Materials from the Sterling Brown collections will be available to researchers by appointment through Williams Special Collections in Sawyer Library. The Archives will hire an archivist for a two-year term appointment and interns to help process the materials, beginning in summer 2020, and will offer research fellowships to support original research using the materials beginning in the 2020-2021 academic year.
“The Sterling Brown collections are a vital cultural heritage resource not only for Williams affiliates, but also nationally and internationally,” Conathan said. “We look forward to hosting researchers from around the world, and supporting research through fellowship awards.”
About Sterling Brown
Sterling Allen Brown (1901-1989) was an influential African American teacher, literary critic, and poet whose poetry was rooted in folklore sources and Black vernacular. The son of a Howard University professor and a graduate of Dunbar High School in Washington, D.C., he received an academic scholarship to Williams College, where he studied traditional literature, but also explored blues and jazz music. Brown graduated Phi Beta Kappa from Williams, and received his master’s degree from Harvard University in 1923. Brown began his teaching career at several historically Black institutions at a time when Williams excluded African Americans from the faculty. In 1974, Williams presented him with an honorary degree of Doctor of Letters.
While he was teaching, he began collecting folk songs and stories from African Americans, which inspired the poetry he then began to write. In 1929, Brown began a 40-year teaching career at Howard University, and in 1932 his first volume of poetry, Southern Road, was published. Musical forms, especially ballads, work songs, spirituals, and blues, were primary influences on his work. At a time when Black speech had been distorted into a stereotype by white writers, he brought an authenticity to the use of Black vernacular in American poetry.
As critic, essayist, and Opportunity magazine columnist, Brown supported realistic writing and harshly attacked literature that distorted Black life. In 1937, he published the pioneering studies Negro Poetry and Drama and The Negro in American Fiction. In 1941 he was co-editor of The Negro Caravan, an anthology of African American writing.
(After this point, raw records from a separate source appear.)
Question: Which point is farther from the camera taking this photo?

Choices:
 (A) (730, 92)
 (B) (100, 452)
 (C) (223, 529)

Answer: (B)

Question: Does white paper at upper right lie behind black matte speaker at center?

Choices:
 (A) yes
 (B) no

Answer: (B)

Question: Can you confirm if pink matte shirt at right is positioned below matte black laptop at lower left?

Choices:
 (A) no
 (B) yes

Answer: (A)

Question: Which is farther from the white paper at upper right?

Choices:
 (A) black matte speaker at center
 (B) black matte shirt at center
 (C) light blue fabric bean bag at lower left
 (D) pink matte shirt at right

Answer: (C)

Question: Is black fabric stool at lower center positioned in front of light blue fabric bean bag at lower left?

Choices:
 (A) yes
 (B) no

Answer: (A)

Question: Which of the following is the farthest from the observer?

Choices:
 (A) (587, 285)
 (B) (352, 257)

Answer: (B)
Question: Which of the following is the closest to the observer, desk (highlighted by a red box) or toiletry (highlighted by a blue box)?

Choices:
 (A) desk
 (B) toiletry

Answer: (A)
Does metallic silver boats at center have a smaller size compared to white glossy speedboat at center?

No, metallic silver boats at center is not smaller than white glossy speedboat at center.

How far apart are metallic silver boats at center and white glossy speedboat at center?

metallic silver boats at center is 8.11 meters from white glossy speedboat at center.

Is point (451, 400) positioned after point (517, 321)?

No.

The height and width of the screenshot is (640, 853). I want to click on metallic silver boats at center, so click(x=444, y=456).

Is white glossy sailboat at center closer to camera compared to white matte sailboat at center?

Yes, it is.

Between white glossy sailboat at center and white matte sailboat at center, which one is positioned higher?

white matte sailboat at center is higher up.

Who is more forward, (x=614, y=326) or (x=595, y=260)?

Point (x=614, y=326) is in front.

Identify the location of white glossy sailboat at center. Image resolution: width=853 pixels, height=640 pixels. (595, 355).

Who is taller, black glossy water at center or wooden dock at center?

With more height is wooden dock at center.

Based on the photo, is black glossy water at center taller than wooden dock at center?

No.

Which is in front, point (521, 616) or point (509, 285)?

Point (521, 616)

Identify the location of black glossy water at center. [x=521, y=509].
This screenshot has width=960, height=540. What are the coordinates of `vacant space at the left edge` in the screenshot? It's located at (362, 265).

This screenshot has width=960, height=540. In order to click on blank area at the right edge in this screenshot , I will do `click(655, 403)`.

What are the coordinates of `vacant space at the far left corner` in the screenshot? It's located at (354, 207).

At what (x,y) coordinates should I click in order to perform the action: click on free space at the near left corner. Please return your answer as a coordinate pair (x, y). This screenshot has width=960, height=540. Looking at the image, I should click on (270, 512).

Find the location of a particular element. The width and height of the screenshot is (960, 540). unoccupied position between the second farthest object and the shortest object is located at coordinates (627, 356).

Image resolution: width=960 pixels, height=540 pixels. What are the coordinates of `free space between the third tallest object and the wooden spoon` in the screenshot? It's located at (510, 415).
Most of Brown’s major work was written by the mid-1940s; two decades later, students inspired a widespread revival of interest in his work, much of which was subsequently reprinted.
Founded in 1793, Williams College is the second-oldest institution of higher learning in Massachusetts. The college’s 2,000 students are taught by a faculty noted for the quality of their teaching and research, and the achievement of academic goals includes active participation of students with faculty in their research. Students’ educational experience is enriched by the residential campus environment in Williamstown, Mass., which provides a host of opportunities for interaction with one another and with faculty beyond the classroom. Admission decisions on U.S. applicants are made regardless of a student’s financial ability, and the college provides grants and other assistance to meet the demonstrated needs of all who are admitted.